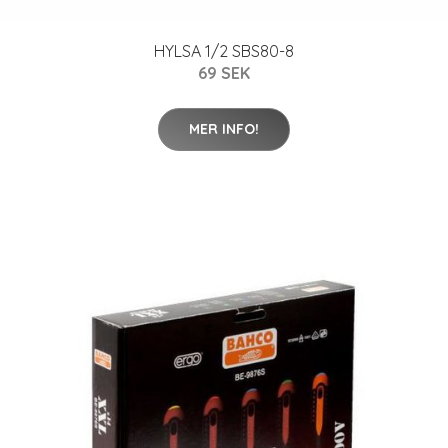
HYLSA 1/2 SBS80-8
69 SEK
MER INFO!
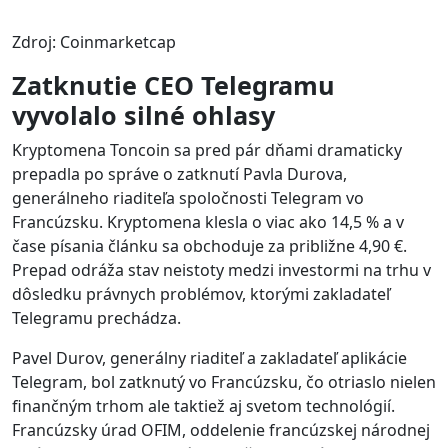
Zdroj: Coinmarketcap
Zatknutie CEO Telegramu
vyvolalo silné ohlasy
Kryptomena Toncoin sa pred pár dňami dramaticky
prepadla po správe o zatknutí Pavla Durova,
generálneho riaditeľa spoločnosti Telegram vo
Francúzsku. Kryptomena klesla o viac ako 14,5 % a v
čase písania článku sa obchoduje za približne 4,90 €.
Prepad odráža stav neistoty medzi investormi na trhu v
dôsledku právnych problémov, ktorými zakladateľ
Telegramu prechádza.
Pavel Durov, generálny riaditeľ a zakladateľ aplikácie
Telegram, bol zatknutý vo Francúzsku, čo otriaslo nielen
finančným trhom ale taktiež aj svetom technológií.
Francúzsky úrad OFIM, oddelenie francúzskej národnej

---

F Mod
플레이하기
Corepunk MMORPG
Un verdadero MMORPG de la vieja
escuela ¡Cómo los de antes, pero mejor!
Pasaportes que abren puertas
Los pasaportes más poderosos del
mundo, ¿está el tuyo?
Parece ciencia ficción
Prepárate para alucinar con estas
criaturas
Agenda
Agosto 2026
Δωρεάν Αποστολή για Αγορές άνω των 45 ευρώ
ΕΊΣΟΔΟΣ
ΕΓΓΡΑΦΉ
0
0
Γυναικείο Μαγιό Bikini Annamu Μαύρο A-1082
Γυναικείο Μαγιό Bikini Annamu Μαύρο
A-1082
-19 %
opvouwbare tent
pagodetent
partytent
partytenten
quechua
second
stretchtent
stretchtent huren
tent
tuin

...

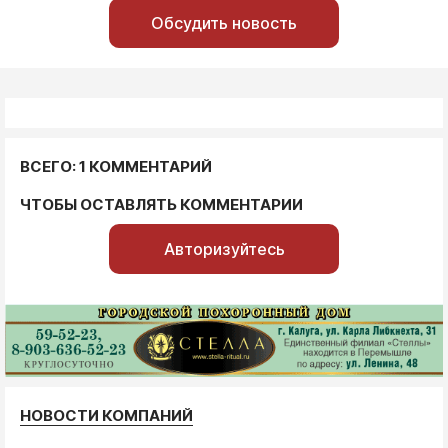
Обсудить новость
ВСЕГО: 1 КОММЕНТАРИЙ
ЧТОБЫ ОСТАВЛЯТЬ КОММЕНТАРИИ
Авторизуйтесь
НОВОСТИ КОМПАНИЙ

## WHAT YOU SHOULD DO
Looking at the records above, return exactly the lines from the line with "Kryptomena Toncoin sa" to the line with "Francúzsky úrad OFIM, oddelenie", both ends included.

## FINISHED TASK
Kryptomena Toncoin sa pred pár dňami dramaticky
prepadla po správe o zatknutí Pavla Durova,
generálneho riaditeľa spoločnosti Telegram vo
Francúzsku. Kryptomena klesla o viac ako 14,5 % a v
čase písania článku sa obchoduje za približne 4,90 €.
Prepad odráža stav neistoty medzi investormi na trhu v
dôsledku právnych problémov, ktorými zakladateľ
Telegramu prechádza.
Pavel Durov, generálny riaditeľ a zakladateľ aplikácie
Telegram, bol zatknutý vo Francúzsku, čo otriaslo nielen
finančným trhom ale taktiež aj svetom technológií.
Francúzsky úrad OFIM, oddelenie francúzskej národnej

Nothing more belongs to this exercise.